Information Management in 2017


They say that information is the oil of the 21st Century, and analytics the combustion engine. This infamous quote, by Peter Sondergaard, is often shared at industry events, to remind BI experts of the importance of enterprise wide information management.  While I completely agree with this sentiment, I still find that far too many organisations view data as too overwhelming and difficult to manage.

By way of example – a very typical scenario – in most businesses, is the frustration experienced by many when looking through lists of documents from the company’s cloud server, just to try and find a financial document saved weeks ago.  While a time consuming and often time wasting activity, it is, in effect, just the ‘tip of the iceberg’.

In fact, I recently read Why enterprise information management is a key to analytics success which gives a good outline as to why these surges of frustrated organisations – as far as data is concerned – exist. For me, two key areas resonated:

  • The conception of silos comes to play – when organisations feel overwhelmed by massive amounts of data, it is natural that the departments within the company develop with their own ways of doing things in an attempt to manage all ‘their’ data. An example of this would be when the marketing department deploy their own set of BI or reporting tools to undertake their reporting, due to a lack of centralised architecture and information management.
  • Repetition becomes an issue –in many cases multiple departments use copies of the same data in their transactional systems, and again in their reporting processes, without even knowing it. This happens partly because these departments are operating as silos, but also due to architectural and interoperability problems. This represents wasted costs for the company.


So, what can be done?

While many organisations have tried to come up with ways to deal with their data, an interesting trend again resurfacing, often driven from the BI space, is Enterprise Information Management. Gartner explains Enterprise Information Management as an ‘integrative discipline for structuring, describing and governing information assets across organisational and technological boundaries to improve efficiency, promote transparency and enable business insight’.

In simple terms enterprise information management is an approach that allows organisations to unlock the value contained in their data. With this value, an organisation is then given the ability to generate new opportunities, stay ahead of competitors or even create new synergies within the business. For this to happen however, a shift in thinking around the data and information an organisation holds, is necessary.

As the article states, organisations that democratise generations of information and business intelligence have a major advantage over organisations where IT – or any other single group – has a monopoly over the creation and dissemination of information. IT should have a supporting role in information management, but certainly not a ownership monopoly. It is an enterprise resource, which should be globally managed and governed.
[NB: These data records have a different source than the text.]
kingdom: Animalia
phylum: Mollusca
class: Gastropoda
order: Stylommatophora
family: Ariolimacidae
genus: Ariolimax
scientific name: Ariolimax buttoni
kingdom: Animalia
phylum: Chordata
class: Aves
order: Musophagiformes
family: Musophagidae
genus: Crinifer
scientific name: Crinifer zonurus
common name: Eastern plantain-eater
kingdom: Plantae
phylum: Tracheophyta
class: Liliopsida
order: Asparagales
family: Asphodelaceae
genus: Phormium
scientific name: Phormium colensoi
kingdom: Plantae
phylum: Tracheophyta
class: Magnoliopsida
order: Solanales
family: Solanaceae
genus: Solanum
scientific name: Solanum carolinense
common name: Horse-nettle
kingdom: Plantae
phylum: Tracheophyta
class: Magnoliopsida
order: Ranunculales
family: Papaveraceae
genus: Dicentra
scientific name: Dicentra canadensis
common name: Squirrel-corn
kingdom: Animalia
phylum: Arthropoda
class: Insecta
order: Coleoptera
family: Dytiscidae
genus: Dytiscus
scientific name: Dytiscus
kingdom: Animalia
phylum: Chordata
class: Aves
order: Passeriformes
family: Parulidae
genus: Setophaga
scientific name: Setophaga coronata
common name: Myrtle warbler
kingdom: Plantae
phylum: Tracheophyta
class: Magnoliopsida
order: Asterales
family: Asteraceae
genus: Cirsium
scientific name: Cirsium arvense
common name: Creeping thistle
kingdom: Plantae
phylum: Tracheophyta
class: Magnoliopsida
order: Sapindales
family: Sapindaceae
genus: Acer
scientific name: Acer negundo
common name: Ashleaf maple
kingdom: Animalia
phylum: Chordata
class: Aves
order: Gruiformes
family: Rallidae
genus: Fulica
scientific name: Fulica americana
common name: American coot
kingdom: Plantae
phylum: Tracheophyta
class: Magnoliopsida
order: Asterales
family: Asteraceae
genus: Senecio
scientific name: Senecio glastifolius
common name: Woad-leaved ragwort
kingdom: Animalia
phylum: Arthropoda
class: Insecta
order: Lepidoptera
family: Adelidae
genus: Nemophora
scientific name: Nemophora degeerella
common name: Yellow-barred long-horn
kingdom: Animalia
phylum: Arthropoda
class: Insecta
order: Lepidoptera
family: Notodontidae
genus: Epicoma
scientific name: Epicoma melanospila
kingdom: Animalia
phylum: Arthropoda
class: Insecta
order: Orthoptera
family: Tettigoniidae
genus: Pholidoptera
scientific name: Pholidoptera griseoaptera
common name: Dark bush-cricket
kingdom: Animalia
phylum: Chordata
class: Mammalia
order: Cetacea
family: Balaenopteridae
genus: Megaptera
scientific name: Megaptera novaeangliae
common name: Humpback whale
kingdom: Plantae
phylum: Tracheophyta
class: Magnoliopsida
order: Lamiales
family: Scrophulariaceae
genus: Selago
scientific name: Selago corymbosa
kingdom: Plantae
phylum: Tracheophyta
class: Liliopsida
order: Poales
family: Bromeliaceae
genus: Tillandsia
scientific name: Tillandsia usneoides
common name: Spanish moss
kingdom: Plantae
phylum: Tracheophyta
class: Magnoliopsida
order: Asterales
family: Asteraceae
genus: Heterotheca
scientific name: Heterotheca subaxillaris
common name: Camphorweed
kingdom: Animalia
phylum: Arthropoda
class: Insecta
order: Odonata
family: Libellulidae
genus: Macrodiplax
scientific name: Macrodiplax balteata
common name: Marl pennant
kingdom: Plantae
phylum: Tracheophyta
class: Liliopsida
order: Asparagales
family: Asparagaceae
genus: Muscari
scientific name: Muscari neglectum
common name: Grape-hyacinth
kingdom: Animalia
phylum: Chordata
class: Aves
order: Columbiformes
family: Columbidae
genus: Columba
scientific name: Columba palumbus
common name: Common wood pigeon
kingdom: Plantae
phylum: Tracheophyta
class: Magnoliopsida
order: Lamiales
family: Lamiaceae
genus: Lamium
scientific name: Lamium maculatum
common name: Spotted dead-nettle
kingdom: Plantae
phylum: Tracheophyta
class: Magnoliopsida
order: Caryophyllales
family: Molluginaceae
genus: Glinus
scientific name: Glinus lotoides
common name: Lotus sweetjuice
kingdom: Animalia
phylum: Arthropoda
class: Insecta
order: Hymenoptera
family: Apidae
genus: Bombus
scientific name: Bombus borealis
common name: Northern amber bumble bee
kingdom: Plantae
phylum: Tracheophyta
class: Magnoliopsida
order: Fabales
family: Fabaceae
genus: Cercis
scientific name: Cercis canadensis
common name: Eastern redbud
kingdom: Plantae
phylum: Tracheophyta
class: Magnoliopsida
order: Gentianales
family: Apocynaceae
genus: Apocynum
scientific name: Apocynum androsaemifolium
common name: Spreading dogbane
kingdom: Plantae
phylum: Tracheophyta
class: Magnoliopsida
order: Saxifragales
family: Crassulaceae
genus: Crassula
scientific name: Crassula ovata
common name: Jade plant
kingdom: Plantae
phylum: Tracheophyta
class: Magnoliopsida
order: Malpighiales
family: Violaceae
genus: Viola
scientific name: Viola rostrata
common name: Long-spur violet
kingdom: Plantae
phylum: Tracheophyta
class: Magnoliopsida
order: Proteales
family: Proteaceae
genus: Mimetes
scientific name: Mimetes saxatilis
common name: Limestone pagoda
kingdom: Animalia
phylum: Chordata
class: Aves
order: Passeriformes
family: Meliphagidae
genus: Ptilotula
If organisations want to be less frustrated when it comes to data management, they need to understand that enterprise information management is not a one size fits all approach. However, the power of data and analytics can be achieved, and viewed, if organisations are open to it. I have seen it with our own clients. It is with this in mind that I have no doubt that Information Management will be an approach that will be more widely embraced in 2017 and certainly will be included in many digital models or strategies – but of course, organisations will need some guidance along the way.